Which is a lot more hospitable that being a big ball of gasses.
"We don't know for sure whether any of the planets in our sample are truly habitable," second author David Kipping of the CfA said in a release.
"All we can say is that they're promising candidates."
Kepler-438b and Kepler-442b are the most similar to Earth of any known exoplanets to date.
And even if there was confirmation, Christine Pulliam with the CfA said teams are "still a couple of generations of telescope development away," from even seeing them, much less visiting.
Kepler-438b is 470 light-years away and Kepler-442b is 1,100 light years away, according to CfA.
"That's a little far away," Caldwell said, "We need to get to Mars first."
Still it's very exciting just to discover them and to be closer to identifying a "second" Earth.
At a panel held last summer at NASA headquarters in Washington, astronomers said they were "very close in terms of technology and science to actually finding the other Earth."
That's due in part to the Kepler telescope. The planet-hunting Kepler probe, launched in 2009, finds planets by looking for dips in the brightness of a star as a planet transits, or crosses, in front of that star.
Pulliam said the team of scientists monitored data for more than 160,000 stars, which led them to the eight new planets.

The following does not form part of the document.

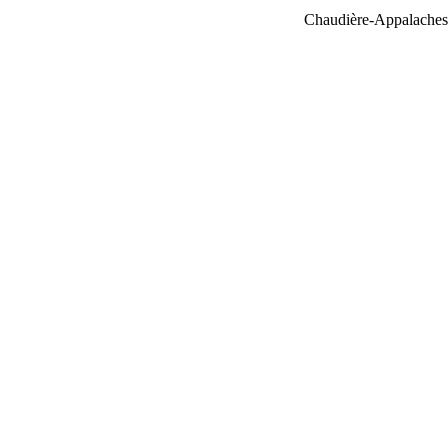
Chaudière-Appalaches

The couple most like Earth, Kepler-438b and Kepler-442b, both orbit red dwarf stars, which are cooler and smaller than the Earth's sun.
Kepler-438b's diameter is 12% bigger than Earth and has a 70% chance of being rocky, which means the surface of the planet appears to be like Earth's.
Kepler-442b is about one-third larger than Earth with a 60% chance of being rocky. Scientists give it a 97% chance of being in the habitable zone, but caution that the estimates aren't certain.